Idi Amin, the monster that caused so much damage to
Uganda, after almost 70 years of using our people in
imperialist adventures, was one of the first two
Ugandans your government sent to junior army training
in 1958. What, then, gives credence to your position
of assessor?
Right Honourable, I have tried, in the past, to be
polite, which we call "obufura" in my mother-tongue.
.It seems, however, the politeness is not well
understood in the West. In fact, some of the words do
not exist in our languages.
Since you are spending the British tax-payers' money,
you are, of course entitled to know that the money is
not stolen by the officials of the recipient country.

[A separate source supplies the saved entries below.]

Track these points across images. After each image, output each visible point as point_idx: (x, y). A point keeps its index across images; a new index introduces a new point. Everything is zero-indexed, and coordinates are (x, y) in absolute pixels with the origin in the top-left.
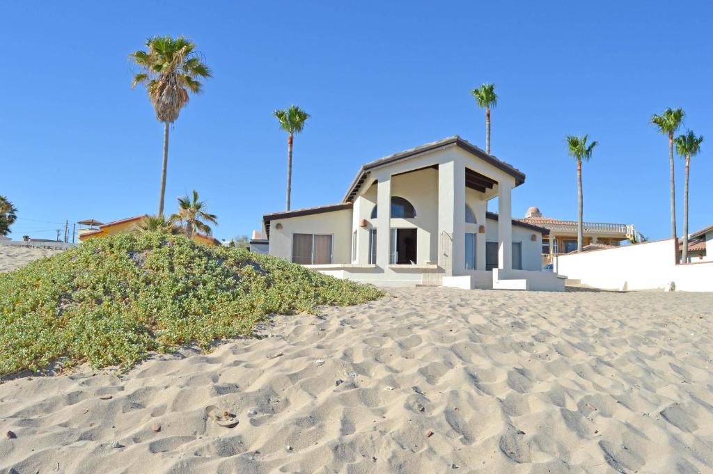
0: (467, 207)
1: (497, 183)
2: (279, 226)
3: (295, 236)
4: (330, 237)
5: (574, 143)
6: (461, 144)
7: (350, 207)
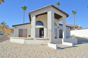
0: (55, 23)
1: (62, 17)
2: (16, 27)
3: (19, 29)
4: (27, 29)
5: (73, 12)
6: (53, 6)
7: (31, 23)
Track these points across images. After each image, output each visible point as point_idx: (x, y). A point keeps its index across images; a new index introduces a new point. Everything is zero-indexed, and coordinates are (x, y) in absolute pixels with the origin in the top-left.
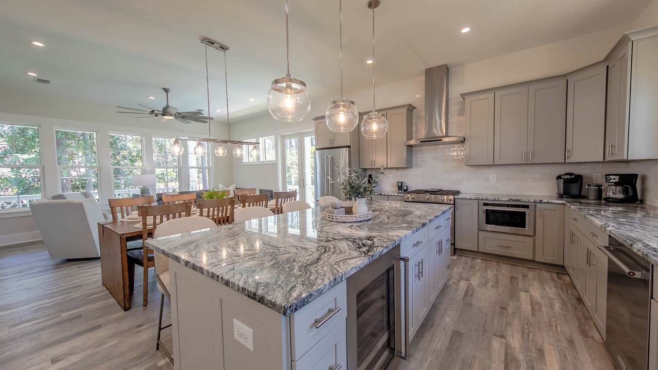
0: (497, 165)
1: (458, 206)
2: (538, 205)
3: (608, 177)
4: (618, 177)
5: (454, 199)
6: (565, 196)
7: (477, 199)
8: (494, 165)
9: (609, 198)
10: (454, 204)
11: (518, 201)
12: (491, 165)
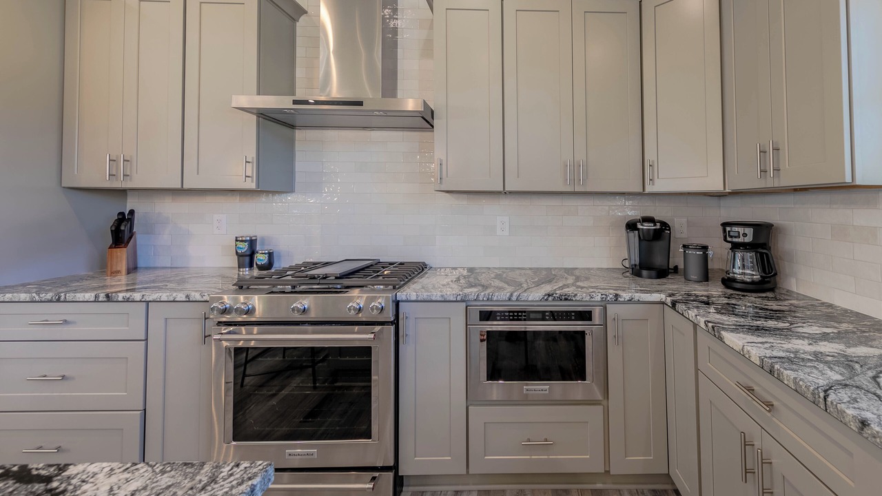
0: (511, 193)
1: (407, 326)
2: (612, 309)
3: (728, 229)
4: (751, 230)
5: (397, 304)
6: (645, 273)
7: (462, 301)
8: (505, 193)
9: (734, 280)
10: (396, 323)
11: (566, 299)
12: (499, 193)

That is why I do not mind discussing with you
corruption issues, either privately or publicly.
Extrajudicial killings by state officials would also
not be acceptable to any civilised community. If I had
aid, I would not extend it to such a government. A
government that does not practice democracy by having
regular elections on the basis of universal adult
suffrage by secret ballot would not merit my support
if I had aid to give. Economic mismanagement, leading
to inflation, would not endear an aid recipient to me.

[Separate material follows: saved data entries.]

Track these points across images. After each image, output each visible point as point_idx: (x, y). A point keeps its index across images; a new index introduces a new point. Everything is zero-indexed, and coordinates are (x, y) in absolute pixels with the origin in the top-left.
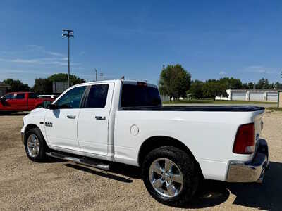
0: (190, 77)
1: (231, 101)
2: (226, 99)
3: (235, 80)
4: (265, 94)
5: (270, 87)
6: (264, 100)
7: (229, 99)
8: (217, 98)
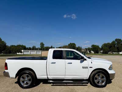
1: (24, 55)
2: (21, 54)
3: (24, 46)
4: (35, 52)
5: (36, 49)
6: (35, 54)
7: (23, 54)
8: (18, 54)
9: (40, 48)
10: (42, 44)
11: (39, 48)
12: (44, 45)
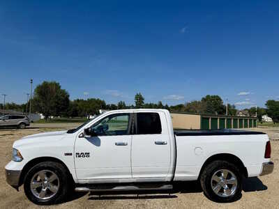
0: (69, 96)
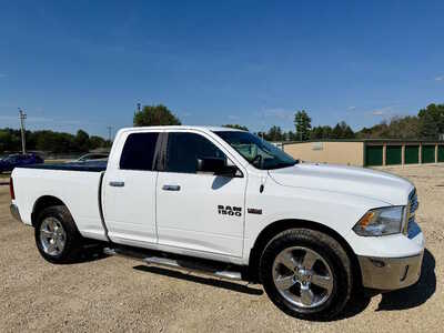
9: (295, 131)
10: (303, 120)
11: (290, 133)
12: (308, 120)
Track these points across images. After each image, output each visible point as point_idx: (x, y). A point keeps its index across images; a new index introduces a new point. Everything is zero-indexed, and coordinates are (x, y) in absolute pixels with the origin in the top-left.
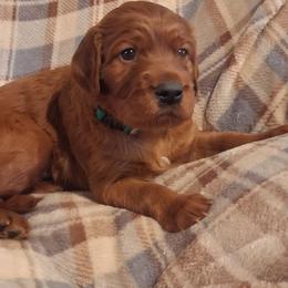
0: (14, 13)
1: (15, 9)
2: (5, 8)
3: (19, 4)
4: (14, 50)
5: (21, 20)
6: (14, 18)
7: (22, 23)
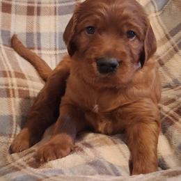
0: (55, 11)
1: (55, 9)
2: (50, 8)
3: (58, 5)
4: (57, 32)
5: (60, 15)
6: (55, 14)
7: (61, 17)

BEYOND THOSE four reference points, I would not be
wise to interfere with the internal affairs of other
people. An American politician almost got into trouble
on account of a rumour that his campaign had got a
donation from the government of China. It is not
correct to interference in the internal affairs of
other people. What would you say if I were to fund the
Conservative Party candidates in your election? Would
they be representing the British people or my
interests?
Yes, governance can influence development. The
question is: Who is qualified to judge what is or is
not good governance? Does a freedom fighter like
myself have ability to know what good governance is or
is it a monopoly of British ministers and the British
High Commissioner in Kampala?
Since you are in the habit of cutting off aid after
your unilateral assessment, why don't you cut off aid
for our delay in adding value to coffee, cotton, beef,
milk, cereals, gold, cobalt, etc? This is the real bad
governance; leaders who continue donating the wealth
of Africa to outsiders while their people are
wallowing in poverty, without employment etc. Why do
your conditionalities for aid not include chastising
leaders who are so myopic that they do not see the
fallacy of only exporting raw materials?
Our Movement has never made a strategic mistake in the
past 35 years. We have made some tactical mistakes
mainly because of the pressure of others. We always
recover from those mistakes.
If we made a tactical mistake in thinking that
countries like Britain were interested in a new
relationship with African countries based on
partnerships, rather than suzerainty, then it is time
to review that relationship. What Uganda and Africa
need most is independence in decision-making, not
subservience, satellite status or a dependency status.